Even when I am old and grey, do not forsake me, O God,

till I declare your power to the next generation.” (17-18).

There is a sense in which awareness of God’s love and reliability have shaped the writer’s character over the years. The habit of praise is linked to mission: knowledge and faith in God is passed on to others. The psalm ends with an expression of desire to sing to the faithful God who redeems, accompanied by musical instruments. More Kanye than Kate, certainly!

So we can say that according to this Psalm, praising God has several functions: the pastoral, giving comfort to the suffering individual who connects with the Lord; the formational, shaping the character of the person who contemplates him; the evangelistic, giving voice and motivation to the public declaration of God’s offer of salvation.

But there is another important function of praise here: the prophetic. The Psalmist praises God not just in the context of personal difficulty, perhaps ill health, bereavement, family or financial issues. He is more seriously, facing very serious opposition from “evil and cruel men” who are out to pursue, accuse and destroy him. While we can speculate on the historical context of this conflict and danger in the life of David, it is not just something which applied to him with no relevance to the majority of Christians living in nations relatively free from conflict and violence. Rather, Scripture insists that the Christian life is a spiritual battle for all, as demonic forces oppose the church in its stand for the truth of the gospel. This is reflected in furious opposition from the world when Christians witness to the reality of God and his standards.

“I have become a portent to many, but you are my strong refuge; my mouth is filled with your praise” says David. When the church refuses to make accommodation with falsehood, and stands apart from the secular world on issues such as the sanctity of life, sexual morality or the uniqueness of Christ among the world’s religions, it becomes a ‘portent’, a symbol to the unbelieving world of the reality of God and his judgement. This prophetic ministry, like the pastoral, formational and evangelistic, should be underpinned by the regular worship of God’s people. Detached from it, the prophetic message just sounds grumpy and critical, and individuals can end up either trusting in human, perhaps political solutions, or losing hope. In this we succumb to the secularist mindset which we are called to challenge. Rather, through praise, while facing the very real human and spiritual opposition, our eyes are lifted to the reality of God, and we’re reminded of his activity, not leaving us to face opposition alone, carrying out his righteous purposes. In the same way the Psalmist speaks of God’s righteous acts, confident that “those who want to harm me have been put to shame and confusion”.
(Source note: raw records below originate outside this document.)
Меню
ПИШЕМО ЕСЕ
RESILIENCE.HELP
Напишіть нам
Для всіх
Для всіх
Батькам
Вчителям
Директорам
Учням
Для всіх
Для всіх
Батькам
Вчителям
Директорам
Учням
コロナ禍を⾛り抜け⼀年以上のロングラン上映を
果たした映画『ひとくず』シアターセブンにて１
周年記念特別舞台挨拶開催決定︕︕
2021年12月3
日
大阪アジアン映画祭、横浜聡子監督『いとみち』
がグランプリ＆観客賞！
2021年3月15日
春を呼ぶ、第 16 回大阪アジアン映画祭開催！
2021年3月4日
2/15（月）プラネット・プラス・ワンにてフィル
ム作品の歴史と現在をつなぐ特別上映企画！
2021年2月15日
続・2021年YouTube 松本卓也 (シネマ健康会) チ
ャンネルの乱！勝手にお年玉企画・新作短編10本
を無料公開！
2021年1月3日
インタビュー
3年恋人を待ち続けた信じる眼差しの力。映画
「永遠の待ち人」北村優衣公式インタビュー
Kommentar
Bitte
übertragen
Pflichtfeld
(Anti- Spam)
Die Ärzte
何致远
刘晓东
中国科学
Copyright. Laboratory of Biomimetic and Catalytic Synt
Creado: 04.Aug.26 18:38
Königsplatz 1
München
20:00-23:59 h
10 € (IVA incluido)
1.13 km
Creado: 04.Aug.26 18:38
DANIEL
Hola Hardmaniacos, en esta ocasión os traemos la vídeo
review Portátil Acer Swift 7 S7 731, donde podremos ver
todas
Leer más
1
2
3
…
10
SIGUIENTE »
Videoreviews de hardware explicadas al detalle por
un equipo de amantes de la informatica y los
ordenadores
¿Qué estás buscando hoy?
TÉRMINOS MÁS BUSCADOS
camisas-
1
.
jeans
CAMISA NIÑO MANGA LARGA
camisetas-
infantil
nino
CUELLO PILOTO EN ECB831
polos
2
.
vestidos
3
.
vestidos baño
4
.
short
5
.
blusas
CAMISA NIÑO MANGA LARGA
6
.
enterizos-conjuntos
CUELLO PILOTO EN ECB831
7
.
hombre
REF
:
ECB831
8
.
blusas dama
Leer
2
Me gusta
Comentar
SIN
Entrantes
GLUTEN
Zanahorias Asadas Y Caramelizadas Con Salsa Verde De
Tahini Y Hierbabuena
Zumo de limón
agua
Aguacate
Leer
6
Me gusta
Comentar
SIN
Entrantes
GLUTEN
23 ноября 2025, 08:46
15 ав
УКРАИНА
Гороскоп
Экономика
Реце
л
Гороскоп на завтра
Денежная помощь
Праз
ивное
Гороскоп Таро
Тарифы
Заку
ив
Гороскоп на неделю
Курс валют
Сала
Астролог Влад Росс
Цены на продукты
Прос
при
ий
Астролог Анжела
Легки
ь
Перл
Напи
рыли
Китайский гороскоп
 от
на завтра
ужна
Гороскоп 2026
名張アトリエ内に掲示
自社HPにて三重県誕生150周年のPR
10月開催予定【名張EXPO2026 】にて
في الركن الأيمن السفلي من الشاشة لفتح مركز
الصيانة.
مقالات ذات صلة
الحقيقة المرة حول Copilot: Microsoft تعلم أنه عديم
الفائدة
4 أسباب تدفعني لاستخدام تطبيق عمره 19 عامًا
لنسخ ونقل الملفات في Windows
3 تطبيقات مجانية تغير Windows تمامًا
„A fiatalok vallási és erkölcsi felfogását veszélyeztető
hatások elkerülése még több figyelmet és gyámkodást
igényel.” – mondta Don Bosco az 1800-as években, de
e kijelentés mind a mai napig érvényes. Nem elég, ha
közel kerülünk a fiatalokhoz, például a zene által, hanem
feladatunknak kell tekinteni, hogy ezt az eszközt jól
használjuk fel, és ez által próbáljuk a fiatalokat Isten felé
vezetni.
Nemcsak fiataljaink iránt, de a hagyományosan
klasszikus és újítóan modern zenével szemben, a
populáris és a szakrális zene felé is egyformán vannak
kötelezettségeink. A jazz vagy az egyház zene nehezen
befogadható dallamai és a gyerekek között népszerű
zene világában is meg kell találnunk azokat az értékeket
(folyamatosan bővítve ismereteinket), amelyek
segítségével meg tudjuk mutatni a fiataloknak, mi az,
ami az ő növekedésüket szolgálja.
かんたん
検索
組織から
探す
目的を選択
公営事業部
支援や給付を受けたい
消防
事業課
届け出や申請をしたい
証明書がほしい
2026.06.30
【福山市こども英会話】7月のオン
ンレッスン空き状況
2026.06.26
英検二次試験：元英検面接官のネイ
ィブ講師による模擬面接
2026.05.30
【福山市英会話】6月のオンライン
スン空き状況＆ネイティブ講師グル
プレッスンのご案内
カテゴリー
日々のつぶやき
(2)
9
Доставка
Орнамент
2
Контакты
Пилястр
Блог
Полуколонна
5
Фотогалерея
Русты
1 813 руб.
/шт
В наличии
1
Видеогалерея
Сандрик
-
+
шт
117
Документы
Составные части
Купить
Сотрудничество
In his book ‘The Benedict Option’, which I have been re-reading, Rod Dreher speaks of the importance of regular liturgical worship as “a powerful weapon…against modernity, in building a bulwark against its disintegrating forces…when churches are properly ordered towards Christ through liturgy…the result is beauty in sharp contrast to the world”. Our worship is not self-therapy and an escape from a hostile environment or worse, surrender to its powers. Rather it’s a means of mission to it from the sound base of having the living God at the centre of our worldview.